Generate random IPv4 and IPv6 addresses for test fixtures, mock data, documentation examples, and load-testing inputs. For IPv4 you can keep public addresses only enabled to skip private and reserved ranges, so your sample data looks like real internet traffic. Set a count, click Generate, and copy the list.
How it works
For IPv4, the tool draws four random octets (0–255) using secure browser randomness and joins them with dots. With public addresses only enabled, it re-draws any address that falls inside a private or reserved block — RFC 1918 (10/8, 172.16/12, 192.168/16), carrier-grade NAT (100.64/10), loopback (127/8), link-local (169.254/16), the TEST-NET documentation ranges, and multicast/reserved space (224/4 and above) — so only globally routable-looking addresses remain.

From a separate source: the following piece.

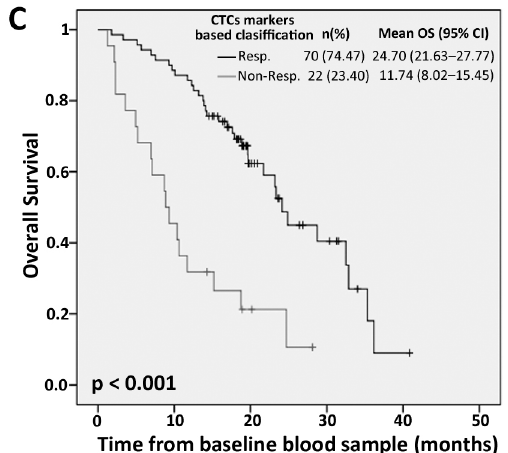
Figure 2. Kaplan-Meier curves showing progression-free survival (PFS) and overall survival (OS) based on the classification of patients as responders (Resp.) or non-responders (Non-Resp.) according to changes in circulating tumor cells (CTCs) gene expression levels with the treatment. ( A ) Classification of patients at the times of blood sample collection, according to PrediCTC. Kaplan-Meier curves for ( B ) PFS and ( C ) OS.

For IPv6, it generates eight random 16-bit groups and formats them as colon-separated hex. No address is ever pinged, resolved, or looked up; these are sample values only, produced entirely in your browser.
Example
With IPv4 and public only selected, a batch of three might be:
203.0.113.45
198.51.100.7
8.34.219.160
Switching to IPv6 produces values such as:
2a01:4f8:1c0c:abcd:0:0:0:1
| Version | Example | Public-only filter |
|---|---|---|
| IPv4 | 203.0.113.45 | Skips RFC 1918, CGN, loopback, link-local, multicast |
| IPv6 | 2a01:4f8:1c0c:abcd::1 | n/a |
Nothing is pinged or uploaded — addresses are generated entirely in your browser.